BEGIN Input records
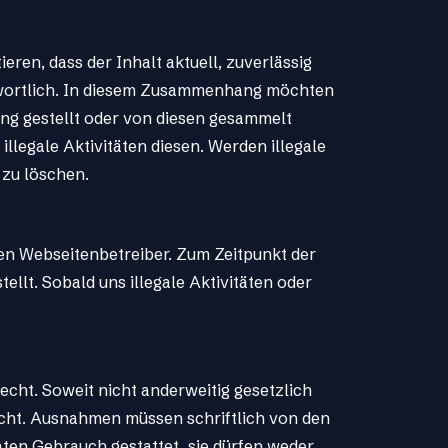
eren, dass der Inhalt aktuell, zuverlässig
antwortlich. In diesem Zusammenhang möchten
gung gestellt oder von diesen gesammelt
llegale Aktivitäten diesen. Werden illegale
 zu löschen.
igen Webseitenbetreiber. Zum Zeitpunkt der
ellt. Sobald uns illegale Aktivitäten oder
echt. Soweit nicht anderweitig gesetzlich
echt. Ausnahmen müssen schriftlich von den
ten Gebrauch gestattet, sie dürfen weder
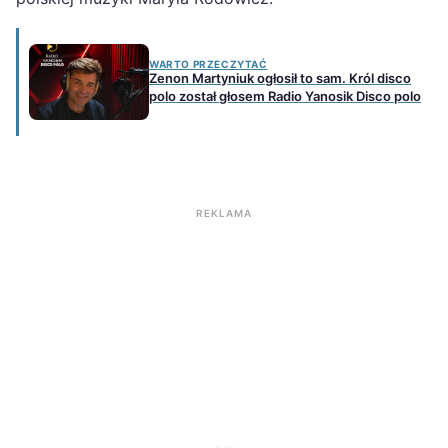
WARTO PRZECZYTAĆ
Zenon Martyniuk ogłosił to sam. Król disco
polo został głosem Radio Yanosik Disco polo
REKLAMA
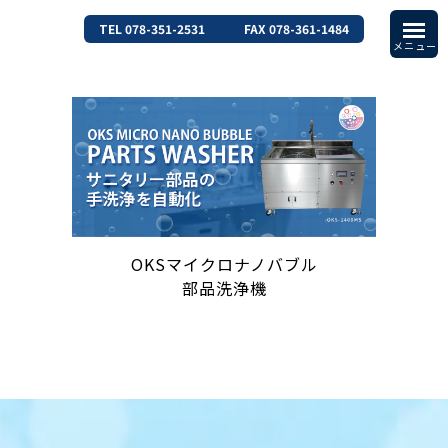
TEL 078-351-2531
FAX 078-361-1484
OKSマイクロナノバブル
部品洗浄機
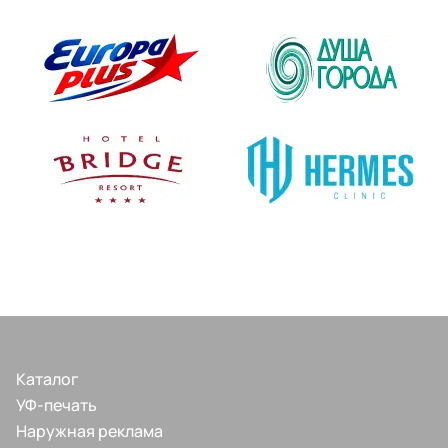
Каталог
УФ-печать
Наружная реклама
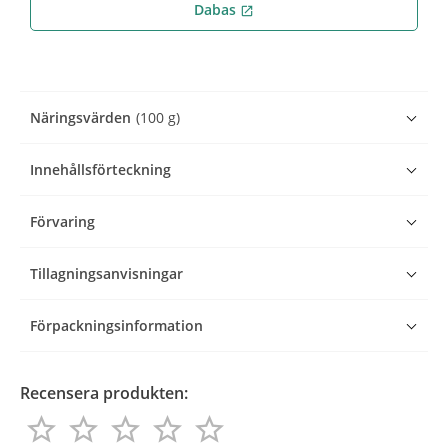
Dabas
open_in_new
Näringsvärden
(100 g)
Innehållsförteckning
Förvaring
Tillagningsanvisningar
Förpackningsinformation
Recensera produkten:
star_border
star_border
star_border
star_border
star_border
star_border
star_border
star_border
star_border
star_border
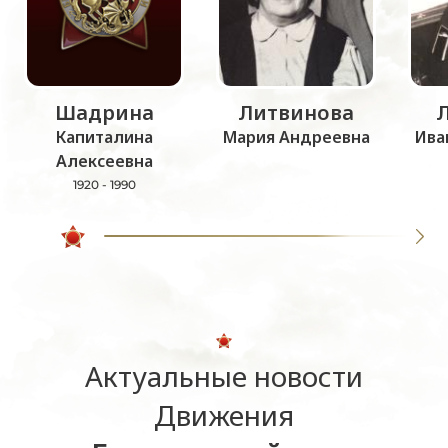
Шадрина
Литвинова
Капиталина
Мария Андреевна
Ива
Алексеевна
1920 - 1990
Актуальные новости
Движения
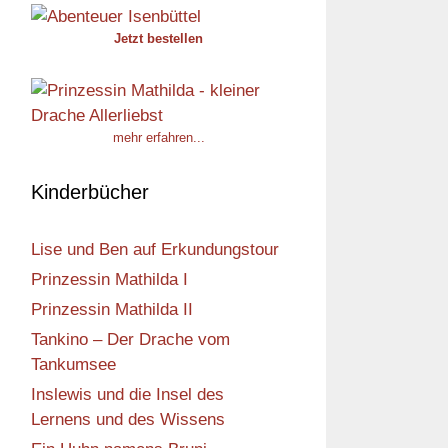
Jetzt bestellen
mehr erfahren...
Kinderbücher
Lise und Ben auf Erkundungstour
Prinzessin Mathilda I
Prinzessin Mathilda II
Tankino – Der Drache vom
Tankumsee
Inslewis und die Insel des
Lernens und des Wissens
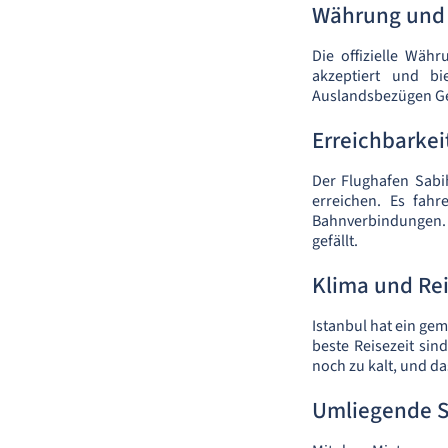
Währung und
Die offizielle Wäh
akzeptiert und bi
Auslandsbezügen Ge
Erreichbarke
Der Flughafen Sabi
erreichen. Es fahr
Bahnverbindungen. 
gefällt.
Klima und Rei
Istanbul hat ein gem
beste Reisezeit sin
noch zu kalt, und da
Umliegende S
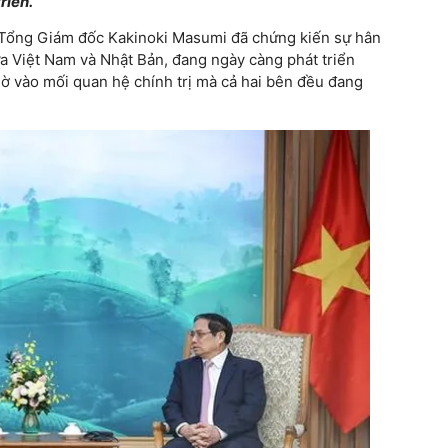
riển.
 Tổng Giám đốc Kakinoki Masumi đã chứng kiến sự hân
iữa Việt Nam và Nhật Bản, đang ngày càng phát triển
hờ vào mối quan hệ chính trị mà cả hai bên đều đang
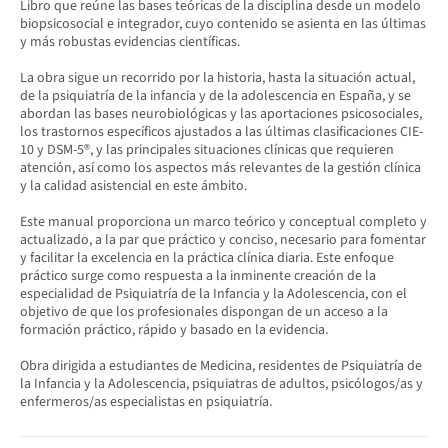
Libro que reúne las bases teóricas de la disciplina desde un modelo
biopsicosocial e integrador, cuyo contenido se asienta en las últimas
y más robustas evidencias científicas.
La obra sigue un recorrido por la historia, hasta la situación actual,
de la psiquiatría de la infancia y de la adolescencia en España, y se
abordan las bases neurobiológicas y las aportaciones psicosociales,
los trastornos específicos ajustados a las últimas clasificaciones CIE-
10 y DSM-5®, y las principales situaciones clínicas que requieren
atención, así como los aspectos más relevantes de la gestión clínica
y la calidad asistencial en este ámbito.
Este manual proporciona un marco teórico y conceptual completo y
actualizado, a la par que práctico y conciso, necesario para fomentar
y facilitar la excelencia en la práctica clínica diaria. Este enfoque
práctico surge como respuesta a la inminente creación de la
especialidad de Psiquiatría de la Infancia y la Adolescencia, con el
objetivo de que los profesionales dispongan de un acceso a la
formación práctico, rápido y basado en la evidencia.
Obra dirigida a estudiantes de Medicina, residentes de Psiquiatría de
la Infancia y la Adolescencia, psiquiatras de adultos, psicólogos/as y
enfermeros/as especialistas en psiquiatría.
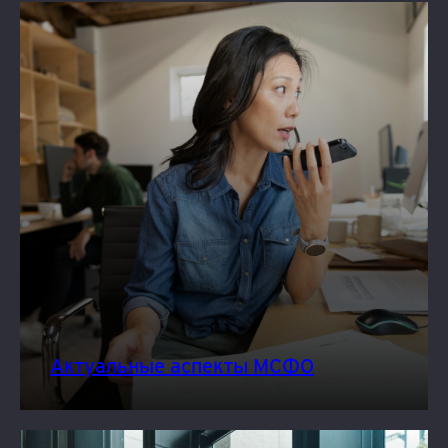
Актуальные аспекты МСФО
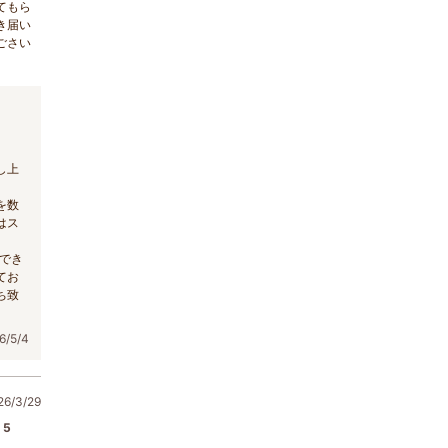
てもら
き届い
ごさい
。
し上
を数
はス
でき
てお
ち致
/5/4
/3/29
5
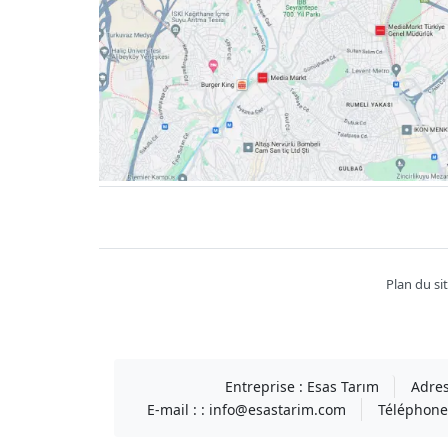
Facebook
twitter
youtube
instagram
linkedin
Plan du si
Entreprise :
Esas Tarım
Adres
E-mail : :
info@esastarim.com
Téléphone 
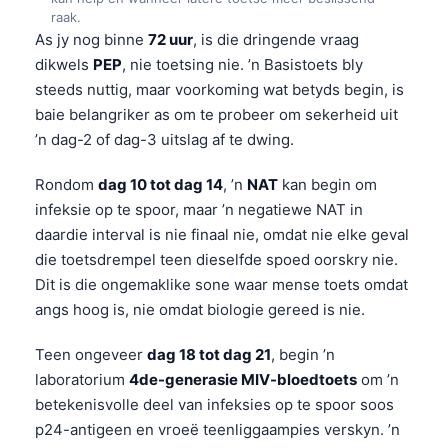
raak.
As jy nog binne
72 uur
, is die dringende vraag
dikwels
PEP
, nie toetsing nie. ’n Basistoets bly
steeds nuttig, maar voorkoming wat betyds begin, is
baie belangriker as om te probeer om sekerheid uit
’n dag-2 of dag-3 uitslag af te dwing.
Rondom
dag 10 tot dag 14
, ’n
NAT
kan begin om
infeksie op te spoor, maar ’n negatiewe NAT in
daardie interval is nie finaal nie, omdat nie elke geval
die toetsdrempel teen dieselfde spoed oorskry nie.
Dit is die ongemaklike sone waar mense toets omdat
angs hoog is, nie omdat biologie gereed is nie.
Teen ongeveer
dag 18 tot dag 21
, begin ’n
laboratorium
4de-generasie MIV-bloedtoets
om ’n
betekenisvolle deel van infeksies op te spoor soos
p24-antigeen en vroeë teenliggaampies verskyn. ’n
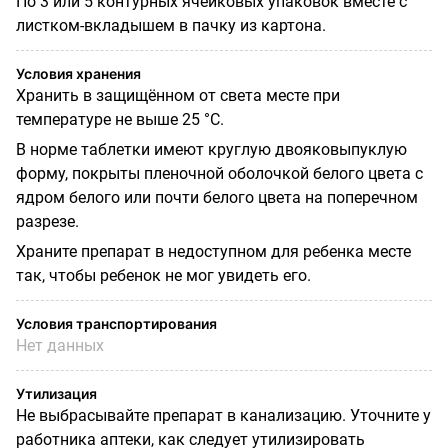
По 3 или 5 контурных ячейковых упаковок вместе с
листком-вкладышем в пачку из картона.
Условия хранения
Хранить в защищённом от света месте при
температуре не выше 25 °C.
В норме таблетки имеют круглую двояковыпуклую
форму, покрыты пленочной оболочкой белого цвета с
ядром белого или почти белого цвета на поперечном
разрезе.
Храните препарат в недоступном для ребенка месте
так, чтобы ребенок не мог увидеть его.
Условия транспортирования
Нет данных
Утилизация
Не выбрасывайте препарат в канализацию. Уточните у
работника аптеки, как следует утилизировать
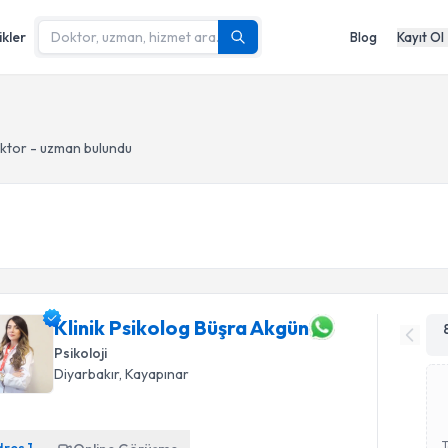
ikler
Blog
Kayıt Ol
ktor - uzman bulundu
Klinik Psikolog Büşra Akgün
Psikoloji
Diyarbakır
, Kayapınar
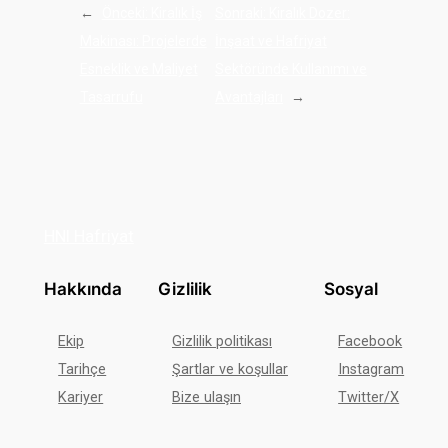
←
Önceki:
Kiralık İş
Sonraki:
Kiralık Dozer:
Makinası: Projelerde
İnşaat ve Hafriyat
Esneklik ve Maliyet
Sektöründe Kullanımı ve
Tasarrufu
Avantajları
→
HNI Hafriyat
Hakkında
Gizlilik
Sosyal
Ekip
Gizlilik politikası
Facebook
Tarihçe
Şartlar ve koşullar
Instagram
Kariyer
Bize ulaşın
Twitter/X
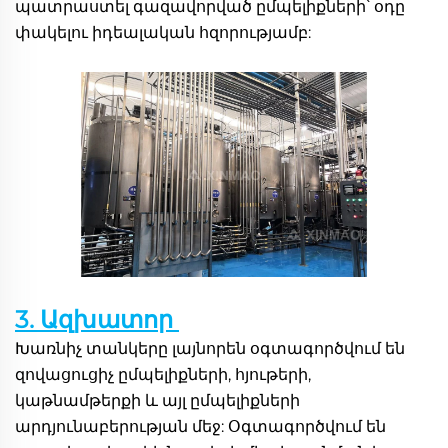
պատրաստել գազավորված ըմպելիքների՝ օդը 
փակելու իդեալական հզորությամբ: 
3. Ազխատոր 
Խառնիչ տանկերը լայնորեն օգտագործվում են 
զովացուցիչ ըմպելիքների, հյութերի, 
կաթնամթերքի և այլ ըմպելիքների 
արդյունաբերության մեջ: Օգտագործվում են 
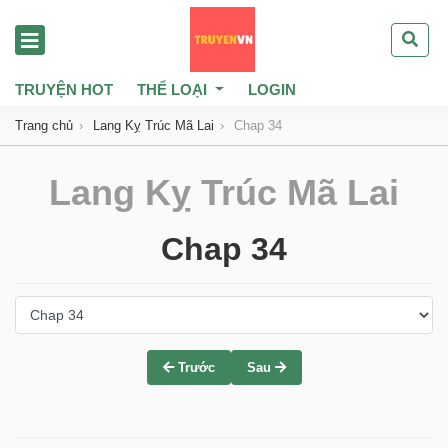
TRUYỆN HOT
THỂ LOẠI
LOGIN
Trang chủ
Lang Kỵ Trúc Mã Lai
Chap 34
Lang Kỵ Trúc Mã Lai
Chap 34
Trước
Sau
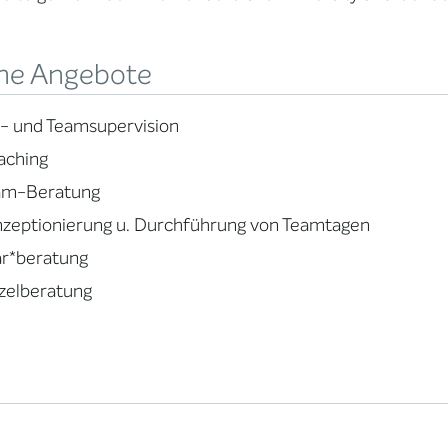
ne Angebote
l- und Teamsupervision
aching
am-Beratung
zeptionierung u. Durchführung von Teamtagen
ar*beratung
zelberatung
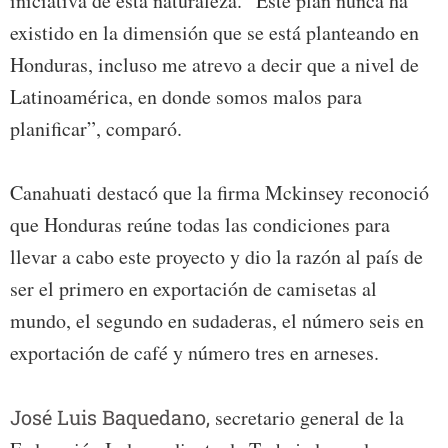
iniciativa de esta naturaleza. “Este plan nunca ha
existido en la dimensión que se está planteando en
Honduras, incluso me atrevo a decir que a nivel de
Latinoamérica, en donde somos malos para
planificar”, comparó.
Canahuati destacó que la firma Mckinsey reconoció
que Honduras reúne todas las condiciones para
llevar a cabo este proyecto y dio la razón al país de
ser el primero en exportación de camisetas al
mundo, el segundo en sudaderas, el número seis en
exportación de café y número tres en arneses.
José Luis Baquedano,
secretario general de la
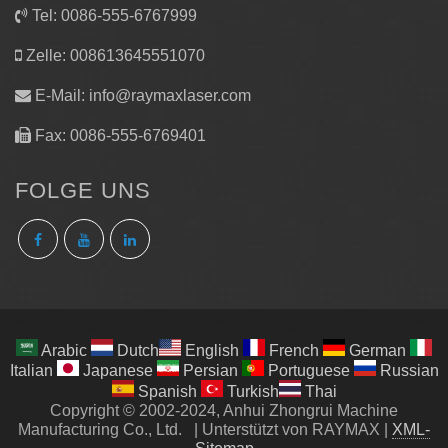
Tel: 0086-555-6767999
Zelle: 008613645551070
E-Mail:
info@raymaxlaser.com
Fax: 0086-555-6769401
FOLGE UNS
Arabic
Dutch
English
French
German
Italian
Japanese
Persian
Portuguese
Russian
Spanish
Turkish
Thai
Copyright © 2002-2024, Anhui Zhongrui Machine
Manufacturing Co., Ltd.
|
Unterstützt von RAYMAX
|
XML-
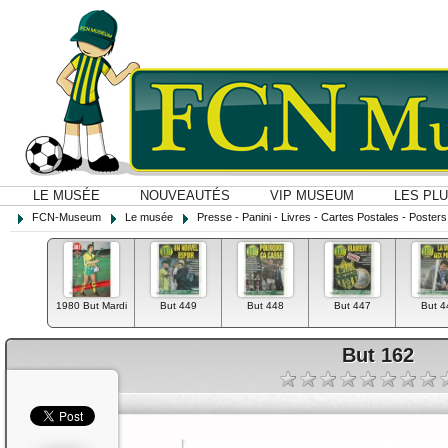
LE MUSÉE
NOUVEAUTÉS
VIP MUSEUM
LES PL
FCN-Museum
Le musée
Presse - Panini - Livres - Cartes Postales - Posters O
1980 But Mardi
But 449
But 448
But 447
But 4
But 162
END Input records
#### [Work to be completed]
Leave out the pictures and print every line of the data exactly.

#### [Exercise result]
eren, dass der Inhalt aktuell, zuverlässig
antwortlich. In diesem Zusammenhang möchten
gung gestellt oder von diesen gesammelt
llegale Aktivitäten diesen. Werden illegale
 zu löschen.
igen Webseitenbetreiber. Zum Zeitpunkt der
ellt. Sobald uns illegale Aktivitäten oder
echt. Soweit nicht anderweitig gesetzlich
echt. Ausnahmen müssen schriftlich von den
ten Gebrauch gestattet, sie dürfen weder
WARTO PRZECZYTAĆ
Zenon Martyniuk ogłosił to sam. Król disco
polo został głosem Radio Yanosik Disco polo
REKLAMA
TEL 078-351-2531
FAX 078-361-1484
OKSマイクロナノバブル
部品洗浄機
Каталог
УФ-печать
Наружная реклама
Dabas
open_in_new
Näringsvärden
(100 g)
Innehållsförteckning
Förvaring
Tillagningsanvisningar
Förpackningsinformation
Recensera produkten:
star_border
star_border
star_border
star_border
star_border
star_border
star_border
star_border
star_border
star_border
Шадрина
Литвинова
Капиталина
Мария Андреевна
Ива
Алексеевна
1920 - 1990
Актуальные новости
Движения
Jetzt bestellen
mehr erfahren...
Kinderbücher
Lise und Ben auf Erkundungstour
Prinzessin Mathilda I
Prinzessin Mathilda II
Tankino – Der Drache vom
Tankumsee
Inslewis und die Insel des
Lernens und des Wissens
Währung und
Die offizielle Wäh
akzeptiert und bi
Auslandsbezügen Ge
Erreichbarke
Der Flughafen Sabi
erreichen. Es fahr
Bahnverbindungen. 
gefällt.
Klima und Rei
Istanbul hat ein gem
beste Reisezeit sin
noch zu kalt, und da
Umliegende S
riển.
 Tổng Giám đốc Kakinoki Masumi đã chứng kiến sự hân
iữa Việt Nam và Nhật Bản, đang ngày càng phát triển
hờ vào mối quan hệ chính trị mà cả hai bên đều đang
Libro que reúne las bases teóricas de la disciplina desde un modelo
biopsicosocial e integrador, cuyo contenido se asienta en las últimas
y más robustas evidencias científicas.
La obra sigue un recorrido por la historia, hasta la situación actual,
de la psiquiatría de la infancia y de la adolescencia en España, y se
abordan las bases neurobiológicas y las aportaciones psicosociales,
los trastornos específicos ajustados a las últimas clasificaciones CIE-
10 y DSM-5®, y las principales situaciones clínicas que requieren
atención, así como los aspectos más relevantes de la gestión clínica
y la calidad asistencial en este ámbito.
Este manual proporciona un marco teórico y conceptual completo y
actualizado, a la par que práctico y conciso, necesario para fomentar
y facilitar la excelencia en la práctica clínica diaria. Este enfoque
práctico surge como respuesta a la inminente creación de la
especialidad de Psiquiatría de la Infancia y la Adolescencia, con el
objetivo de que los profesionales dispongan de un acceso a la
formación práctico, rápido y basado en la evidencia.
Obra dirigida a estudiantes de Medicina, residentes de Psiquiatría de
la Infancia y la Adolescencia, psiquiatras de adultos, psicólogos/as y
enfermeros/as especialistas en psiquiatría.
Актуальные аспекты МСФО
てもら
き届い
ごさい
。
し上
を数
はス
でき
てお
ち致
/5/4
/3/29
5
Facebook
twitter
youtube
instagram
linkedin
Plan du si
Entreprise :
Esas Tarım
Adres
E-mail : :
info@esastarim.com
Téléphone 
raak.
As jy nog binne
72 uur
, is die dringende vraag
dikwels
PEP
, nie toetsing nie. ’n Basistoets bly
steeds nuttig, maar voorkoming wat betyds begin, is
baie belangriker as om te probeer om sekerheid uit
’n dag-2 of dag-3 uitslag af te dwing.
Rondom
dag 10 tot dag 14
, ’n
NAT
kan begin om
infeksie op te spoor, maar ’n negatiewe NAT in
daardie interval is nie finaal nie, omdat nie elke geval
die toetsdrempel teen dieselfde spoed oorskry nie.
Dit is die ongemaklike sone waar mense toets omdat
angs hoog is, nie omdat biologie gereed is nie.
Teen ongeveer
dag 18 tot dag 21
, begin ’n
laboratorium
4de-generasie MIV-bloedtoets
om ’n
betekenisvolle deel van infeksies op te spoor soos
p24-antigeen en vroeë teenliggaampies verskyn. ’n
По 3 или 5 контурных ячейковых упаковок вместе с
листком-вкладышем в пачку из картона.
Условия хранения
Хранить в защищённом от света месте при
температуре не выше 25 °C.
В норме таблетки имеют круглую двояковыпуклую
форму, покрыты пленочной оболочкой белого цвета с
ядром белого или почти белого цвета на поперечном
разрезе.
Храните препарат в недоступном для ребенка месте
так, чтобы ребенок не мог увидеть его.
Условия транспортирования
Нет данных
Утилизация
Не выбрасывайте препарат в канализацию. Уточните у
работника аптеки, как следует утилизировать
ikler
Blog
Kayıt Ol
ktor - uzman bulundu
Klinik Psikolog Büşra Akgün
Psikoloji
Diyarbakır
, Kayapınar
←
Önceki:
Kiralık İş
Sonraki:
Kiralık Dozer:
Makinası: Projelerde
İnşaat ve Hafriyat
Esneklik ve Maliyet
Sektöründe Kullanımı ve
Tasarrufu
Avantajları
→
HNI Hafriyat
Hakkında
Gizlilik
Sosyal
Ekip
Gizlilik politikası
Facebook
Tarihçe
Şartlar ve koşullar
Instagram
Kariyer
Bize ulaşın
Twitter/X
պատրաստել գազավորված ըմպելիքների՝ օդը 
փակելու իդեալական հզորությամբ: 
3. Ազխատոր 
Խառնիչ տանկերը լայնորեն օգտագործվում են 
զովացուցիչ ըմպելիքների, հյութերի, 
կաթնամթերքի և այլ ըմպելիքների 
արդյունաբերության մեջ: Օգտագործվում են 
TRUYỆN HOT
THỂ LOẠI
LOGIN
Trang chủ
Lang Kỵ Trúc Mã Lai
Chap 34
Lang Kỵ Trúc Mã Lai
Chap 34
Trước
Sau
ne Angebote
l- und Teamsupervision
aching
am-Beratung
zeptionierung u. Durchführung von Teamtagen
ar*beratung
zelberatung
iniciativa de esta naturaleza. “Este plan nunca ha
existido en la dimensión que se está planteando en
Honduras, incluso me atrevo a decir que a nivel de
Latinoamérica, en donde somos malos para
planificar”, comparó.
Canahuati destacó que la firma Mckinsey reconoció
que Honduras reúne todas las condiciones para
llevar a cabo este proyecto y dio la razón al país de
ser el primero en exportación de camisetas al
mundo, el segundo en sudaderas, el número seis en
exportación de café y número tres en arneses.
José Luis Baquedano,
secretario general de la
Tel: 0086-555-6767999
Zelle: 008613645551070
E-Mail:
info@raymaxlaser.com
Fax: 0086-555-6769401
FOLGE UNS
Arabic
Dutch
English
French
German
Italian
Japanese
Persian
Portuguese
Russian
Spanish
Turkish
Thai
Copyright © 2002-2024, Anhui Zhongrui Machine
Manufacturing Co., Ltd.
|
Unterstützt von RAYMAX
|
XML-
LE MUSÉE
NOUVEAUTÉS
VIP MUSEUM
LES PL
FCN-Museum
Le musée
Presse - Panini - Livres - Cartes Postales - Posters O
1980 But Mardi
But 449
But 448
But 447
But 4
But 162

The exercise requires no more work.